[Task item]: Both the line with "line: (760, 1046)" and the line with "line: (721, 1163)" in the records below must appear in the output, along with every line between them, exactly and with nothing added.

----

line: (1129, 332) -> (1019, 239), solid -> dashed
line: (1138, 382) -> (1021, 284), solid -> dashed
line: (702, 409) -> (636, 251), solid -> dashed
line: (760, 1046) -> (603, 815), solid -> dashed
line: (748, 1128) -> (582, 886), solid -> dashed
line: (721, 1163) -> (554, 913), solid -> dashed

----

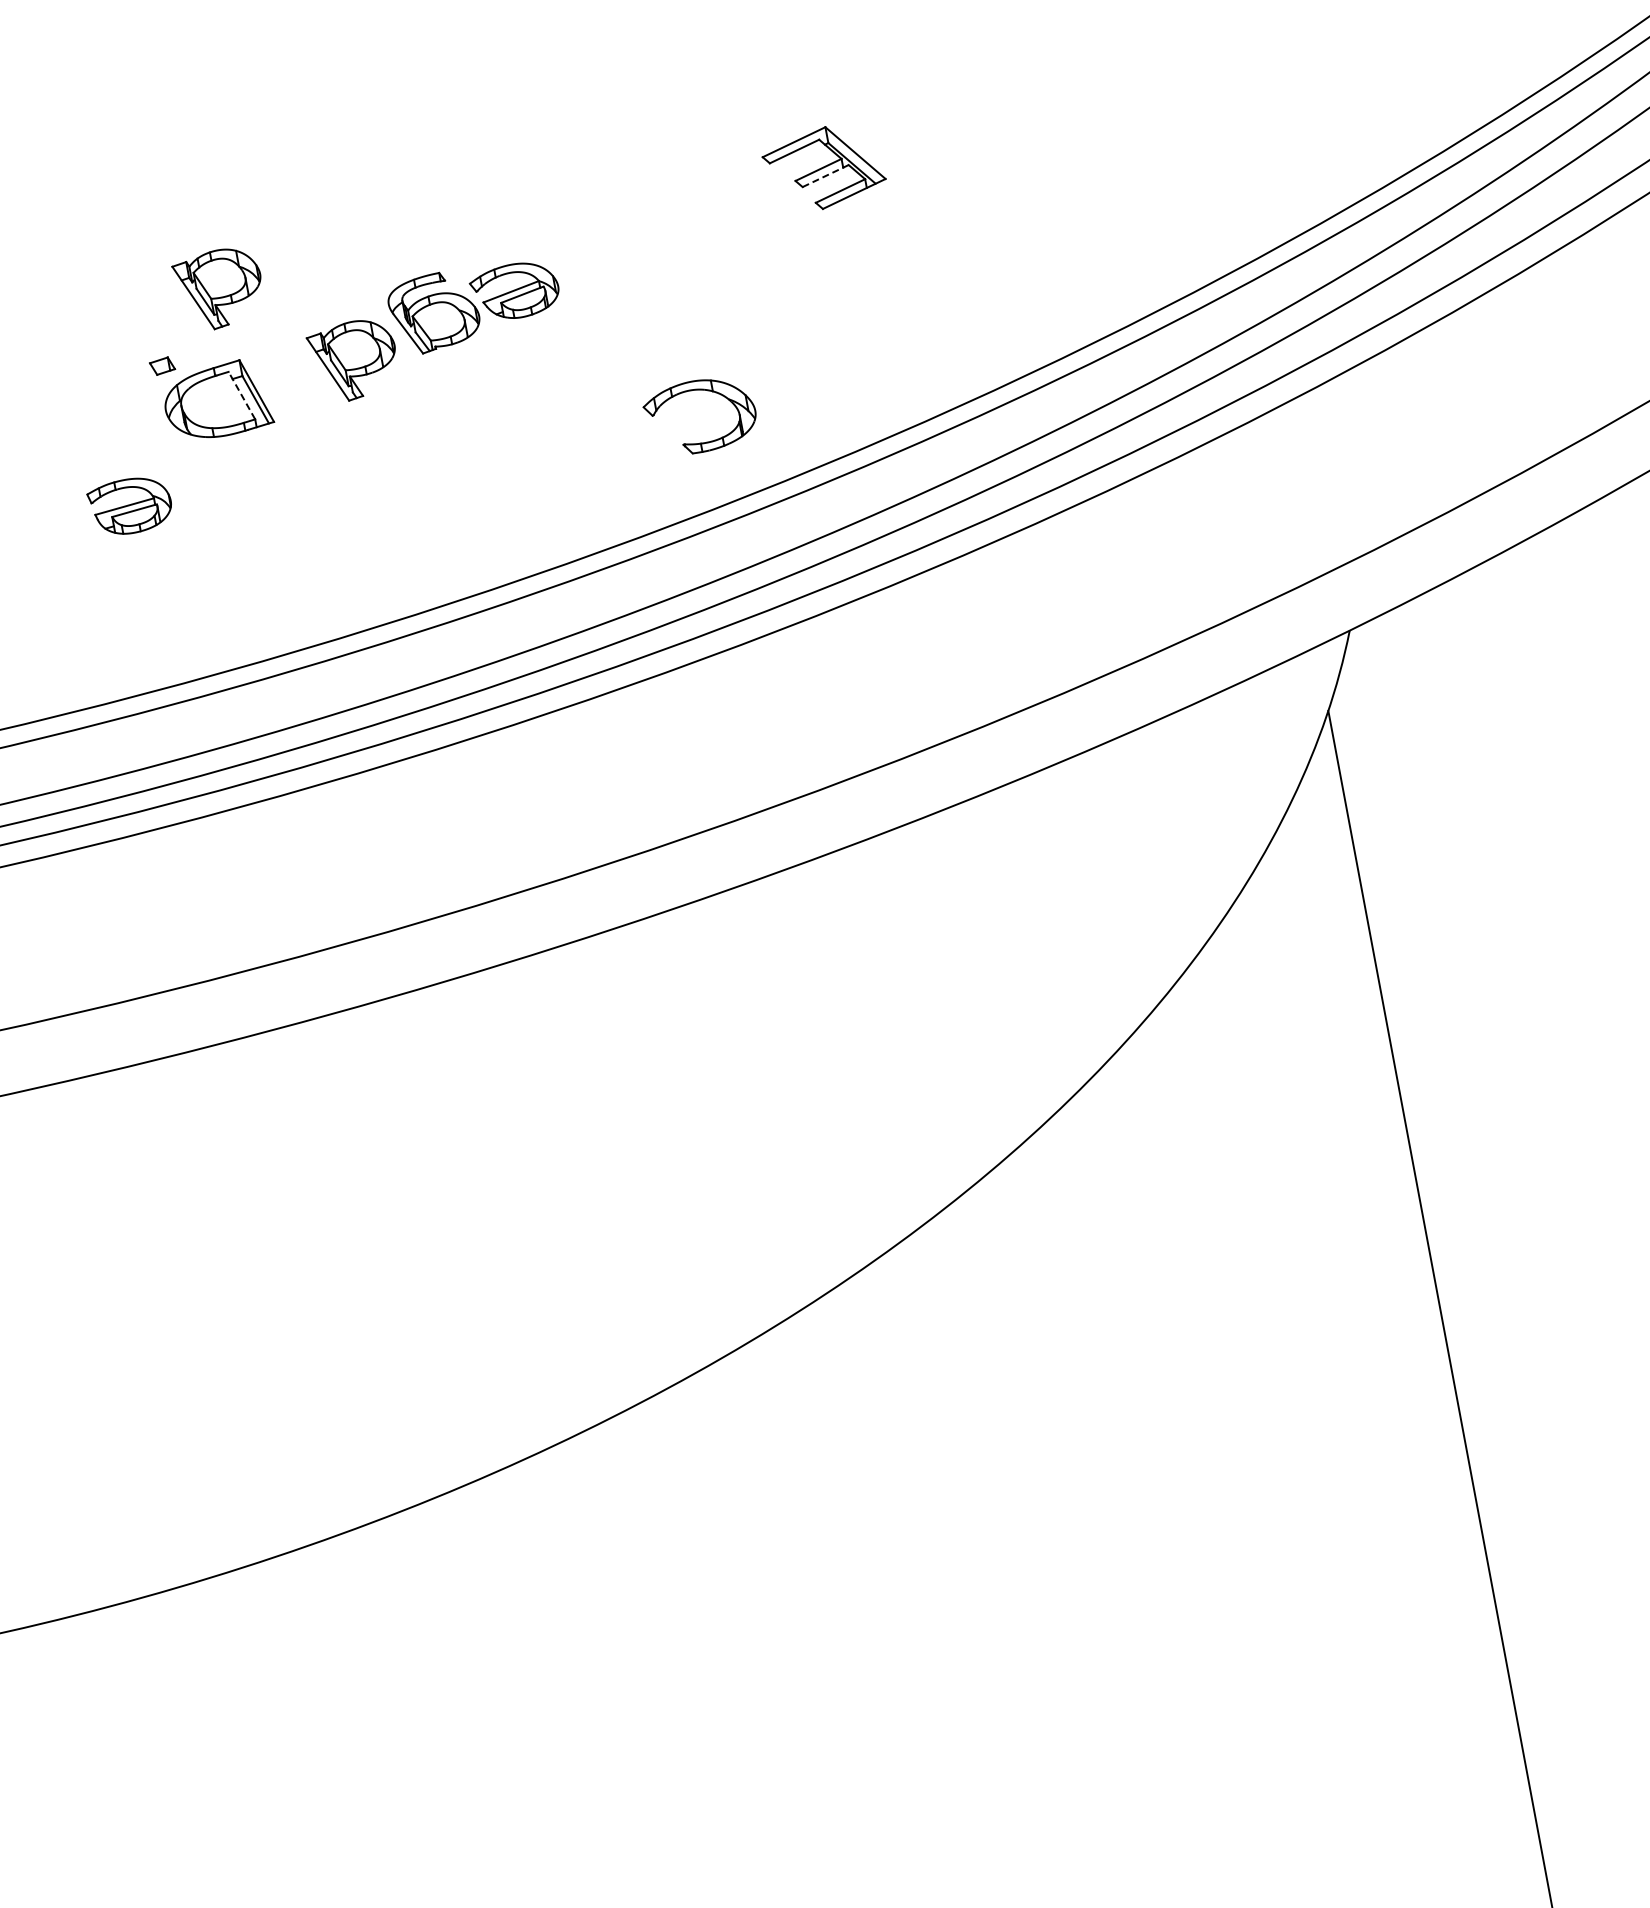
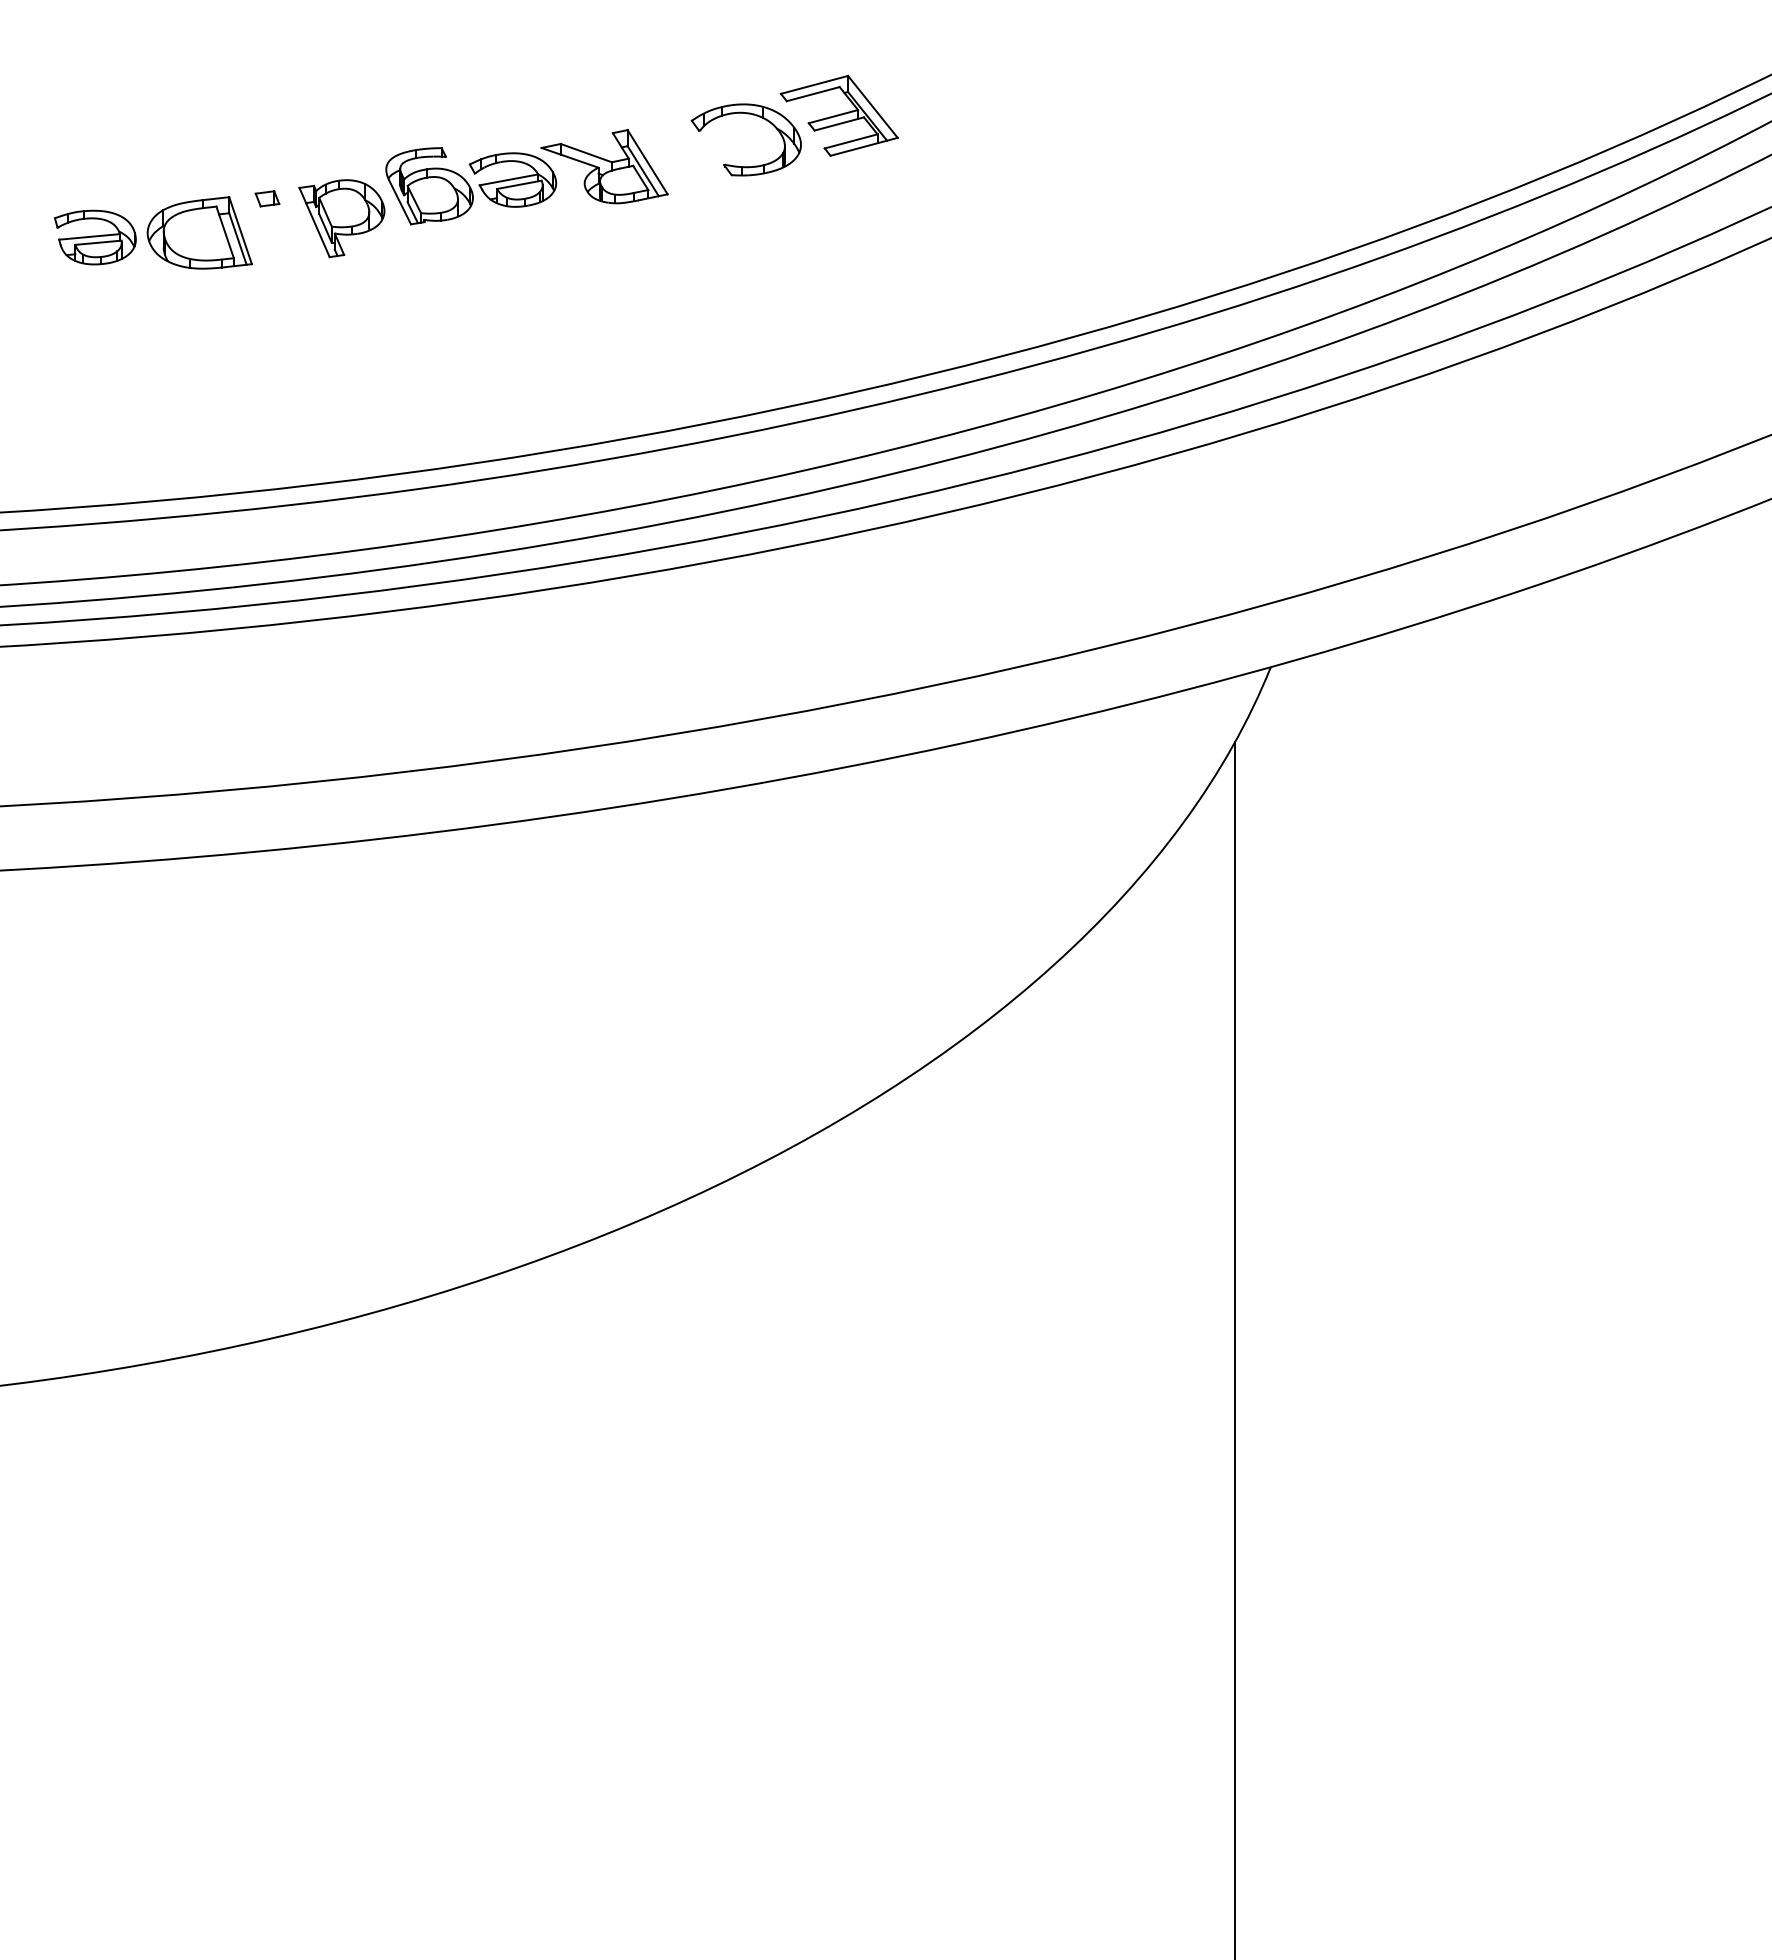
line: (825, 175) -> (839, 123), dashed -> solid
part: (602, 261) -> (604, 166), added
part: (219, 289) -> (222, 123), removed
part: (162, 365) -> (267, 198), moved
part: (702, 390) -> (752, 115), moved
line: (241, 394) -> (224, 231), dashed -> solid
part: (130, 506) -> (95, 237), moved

----

[Output for this exercise]:
line: (760, 1046) -> (603, 815), solid -> dashed
line: (748, 1128) -> (582, 886), solid -> dashed
line: (721, 1163) -> (554, 913), solid -> dashed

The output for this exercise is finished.